> _REQUIREMENT_:
Repeat verbatim, and only, the lines of the data below, beginning at the line that contains "line: (706, 339) -> (844, 641), removed" and stopping after the line that contains "line: (154, 1041)".

> _DATA PROVIDED_:
☆ ☆ ☆

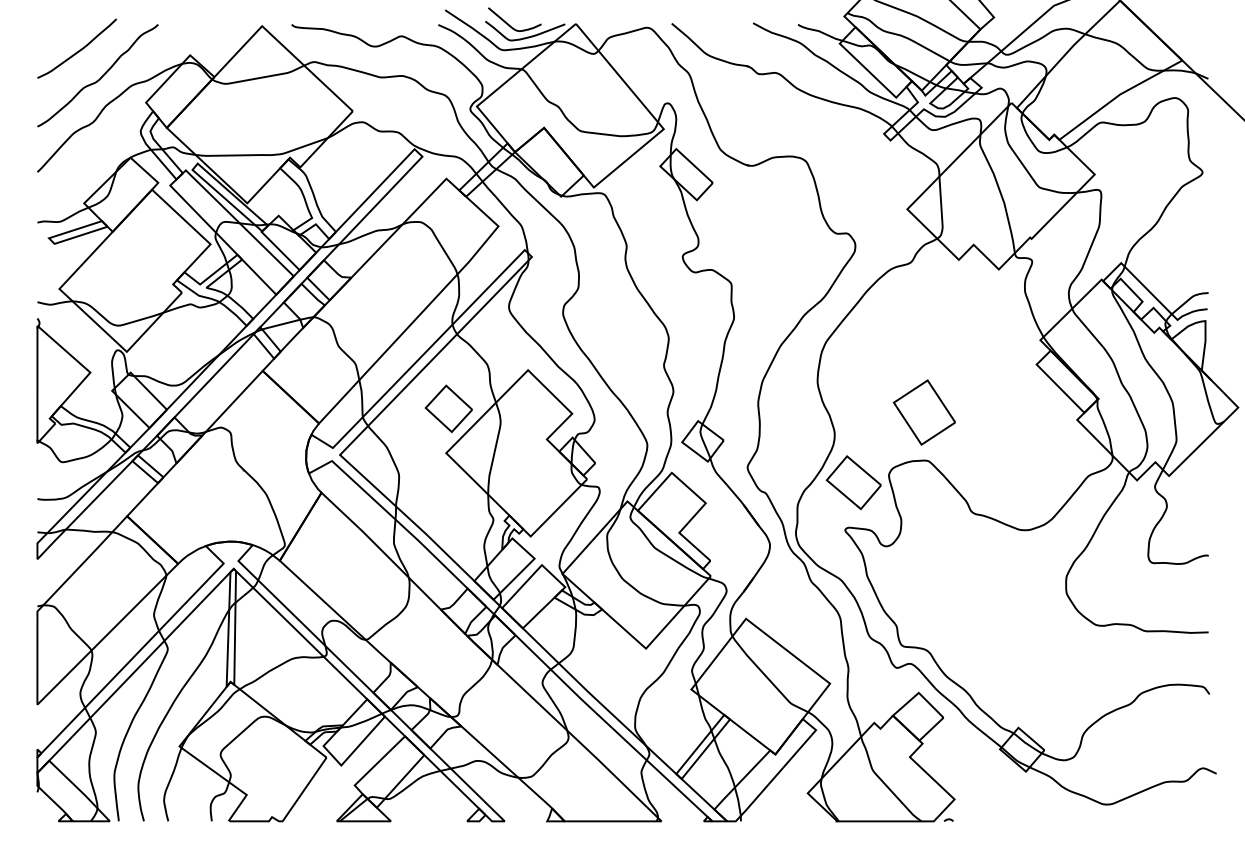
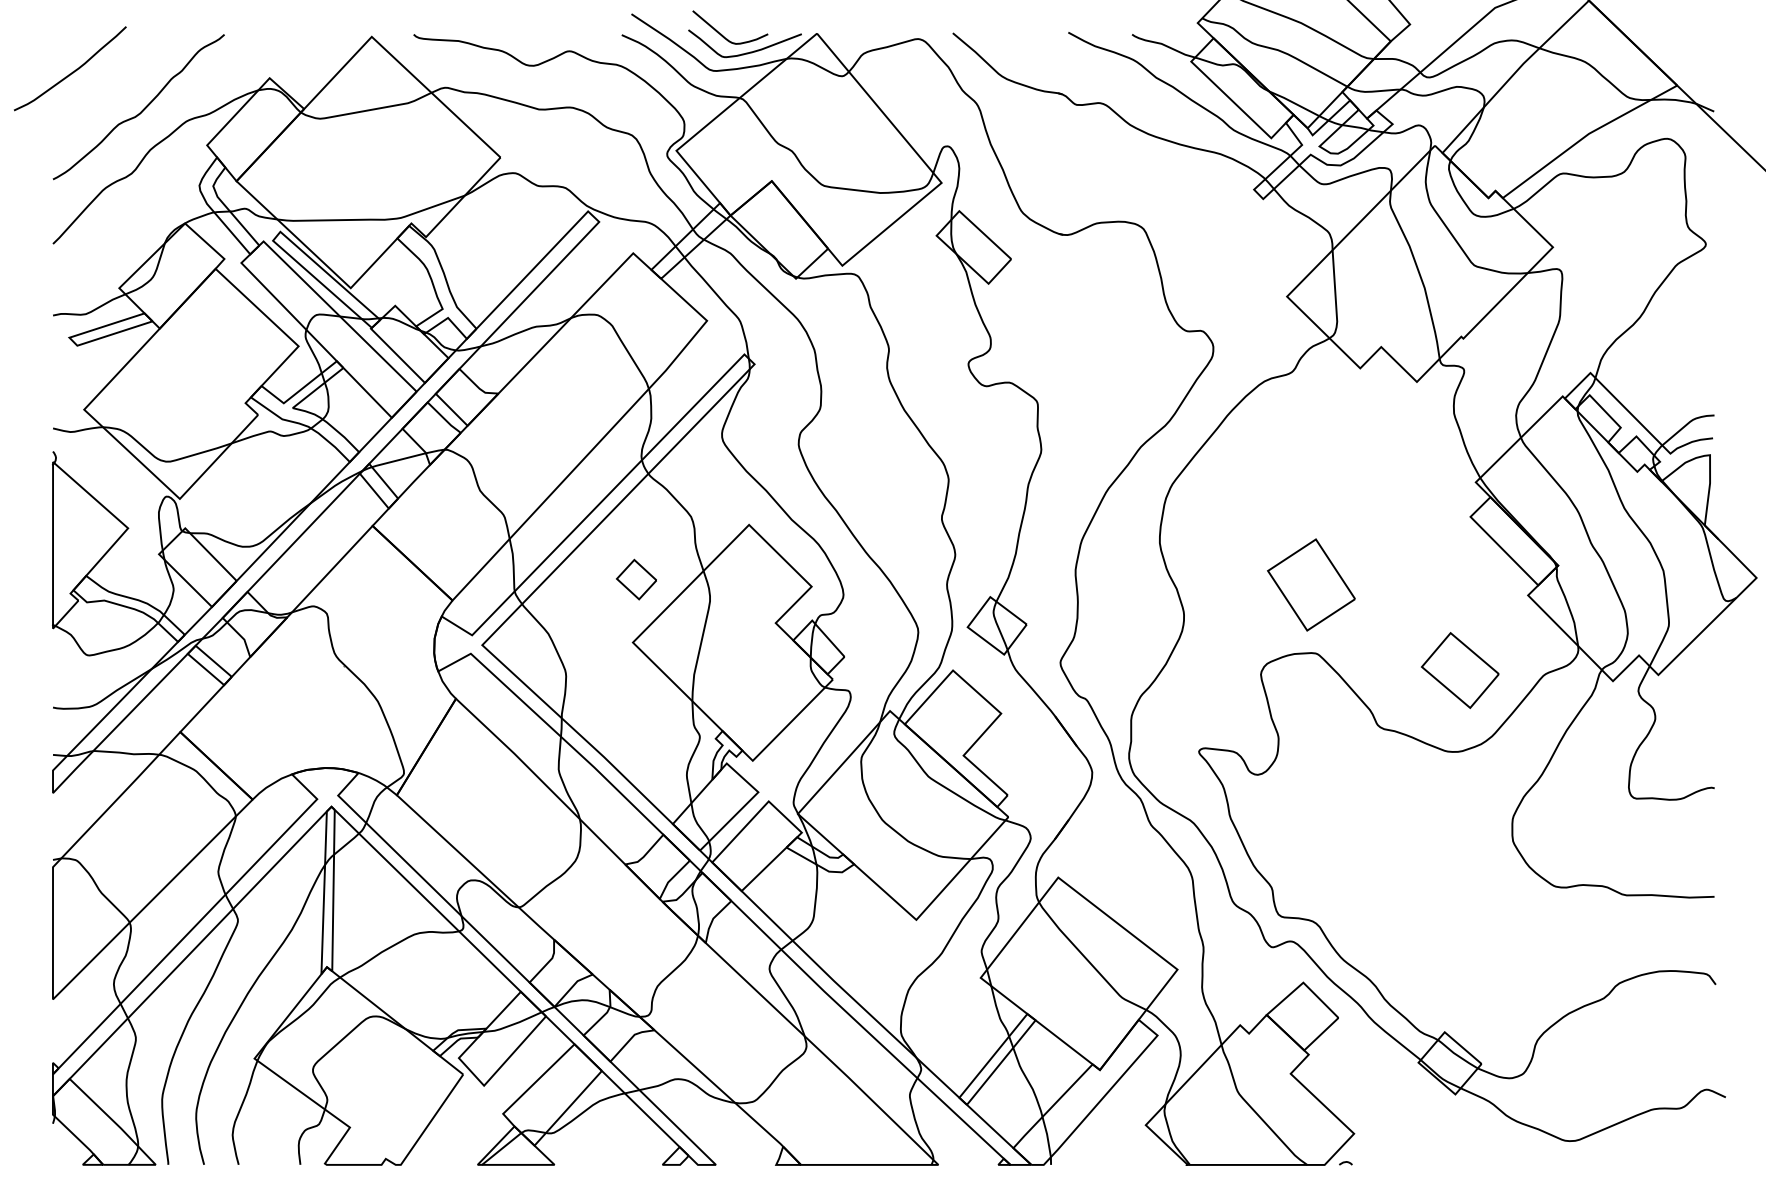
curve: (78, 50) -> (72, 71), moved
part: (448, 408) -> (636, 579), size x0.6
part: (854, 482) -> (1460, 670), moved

☆ ☆ ☆

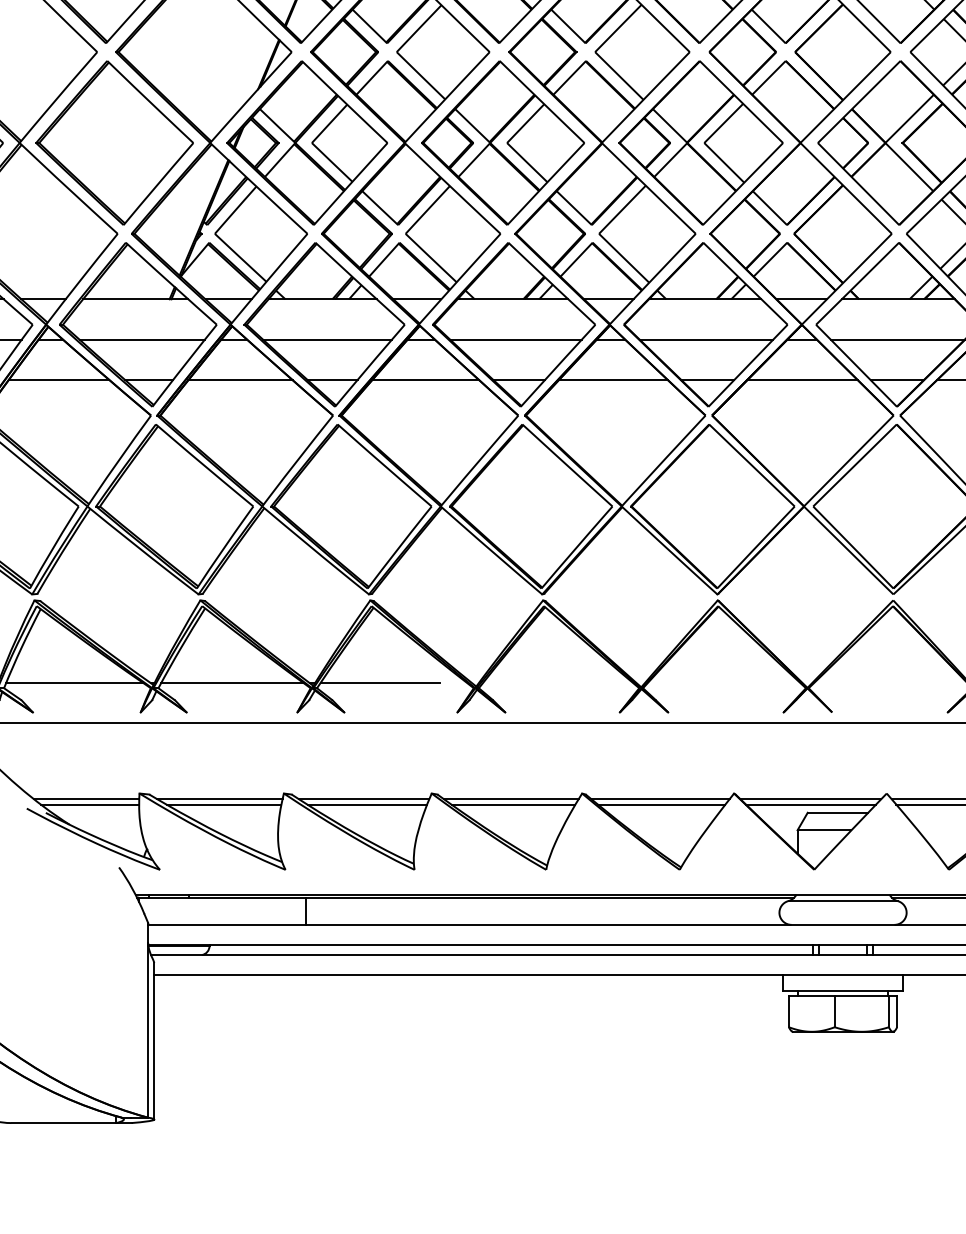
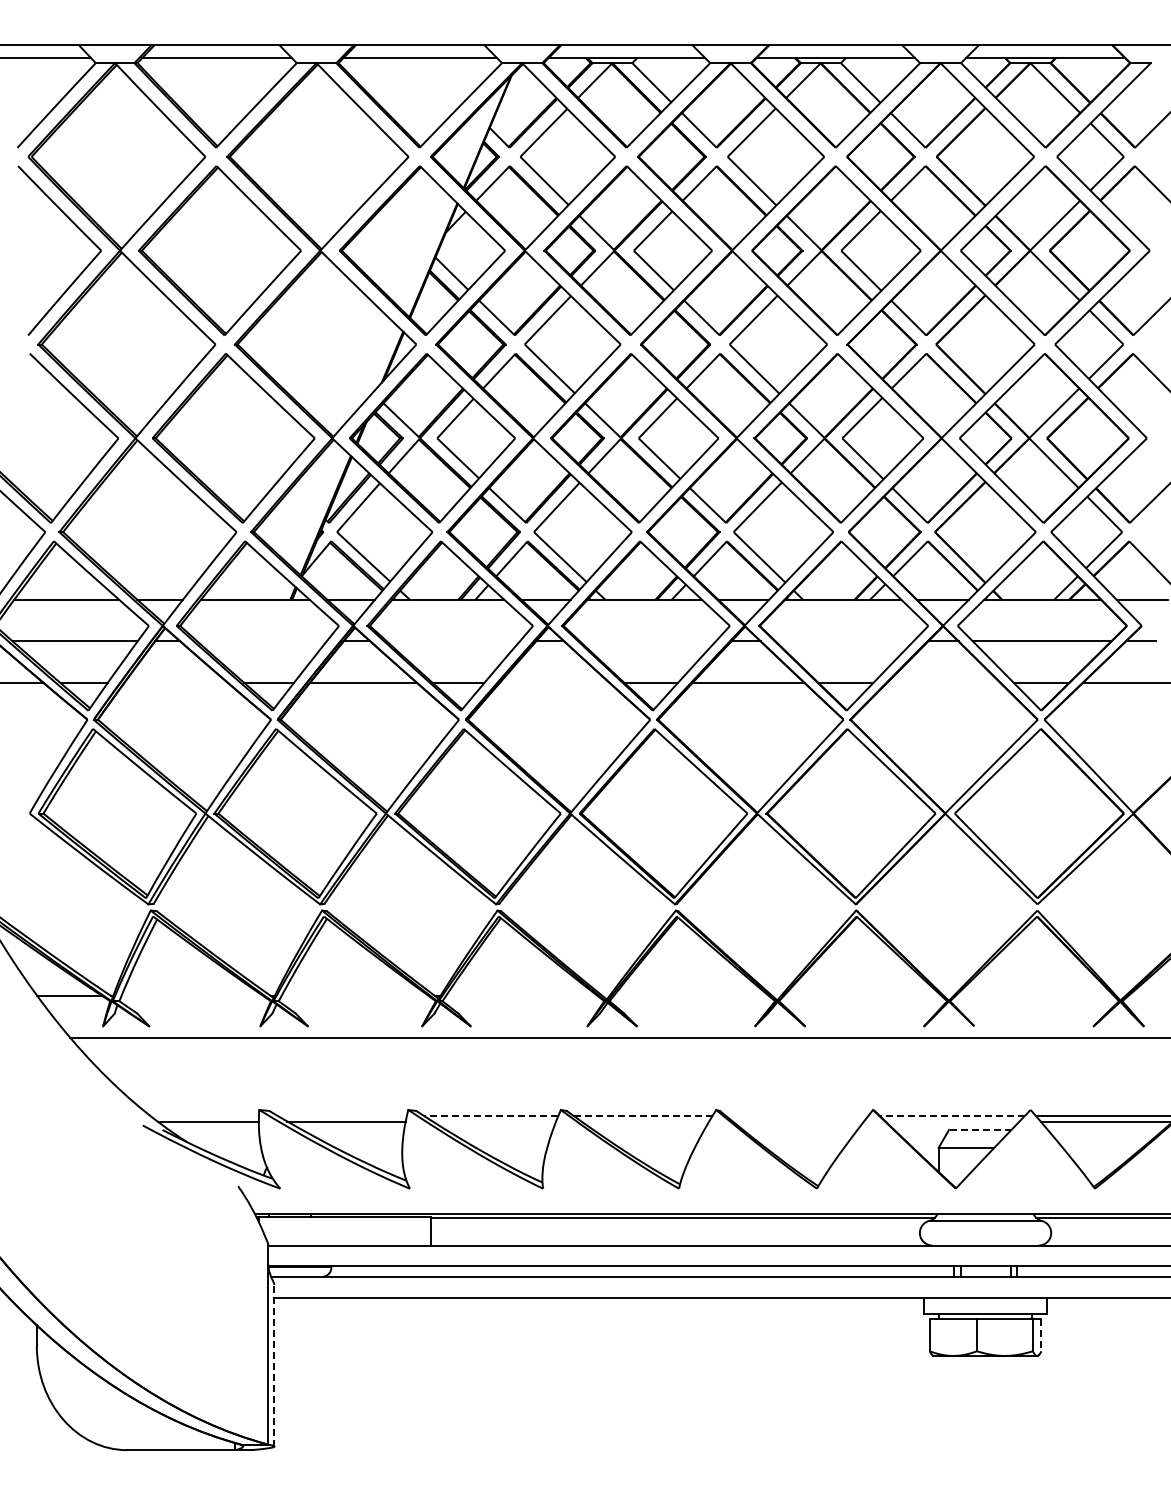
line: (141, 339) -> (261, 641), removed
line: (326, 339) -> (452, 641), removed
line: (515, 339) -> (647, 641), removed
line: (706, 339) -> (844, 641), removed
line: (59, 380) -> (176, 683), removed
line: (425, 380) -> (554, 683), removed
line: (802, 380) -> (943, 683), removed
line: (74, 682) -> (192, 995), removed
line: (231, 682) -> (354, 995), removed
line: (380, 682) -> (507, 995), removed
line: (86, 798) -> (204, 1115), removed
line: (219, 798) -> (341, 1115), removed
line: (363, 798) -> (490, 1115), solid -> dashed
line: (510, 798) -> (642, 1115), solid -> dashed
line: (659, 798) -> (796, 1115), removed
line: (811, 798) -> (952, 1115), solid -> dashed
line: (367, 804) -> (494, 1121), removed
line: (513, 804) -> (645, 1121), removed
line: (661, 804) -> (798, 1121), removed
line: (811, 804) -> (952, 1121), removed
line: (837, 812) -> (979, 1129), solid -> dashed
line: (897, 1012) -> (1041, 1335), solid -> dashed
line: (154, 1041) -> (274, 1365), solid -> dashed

☆ ☆ ☆

> _YOUR RESPONSE_:
line: (706, 339) -> (844, 641), removed
line: (59, 380) -> (176, 683), removed
line: (425, 380) -> (554, 683), removed
line: (802, 380) -> (943, 683), removed
line: (74, 682) -> (192, 995), removed
line: (231, 682) -> (354, 995), removed
line: (380, 682) -> (507, 995), removed
line: (86, 798) -> (204, 1115), removed
line: (219, 798) -> (341, 1115), removed
line: (363, 798) -> (490, 1115), solid -> dashed
line: (510, 798) -> (642, 1115), solid -> dashed
line: (659, 798) -> (796, 1115), removed
line: (811, 798) -> (952, 1115), solid -> dashed
line: (367, 804) -> (494, 1121), removed
line: (513, 804) -> (645, 1121), removed
line: (661, 804) -> (798, 1121), removed
line: (811, 804) -> (952, 1121), removed
line: (837, 812) -> (979, 1129), solid -> dashed
line: (897, 1012) -> (1041, 1335), solid -> dashed
line: (154, 1041) -> (274, 1365), solid -> dashed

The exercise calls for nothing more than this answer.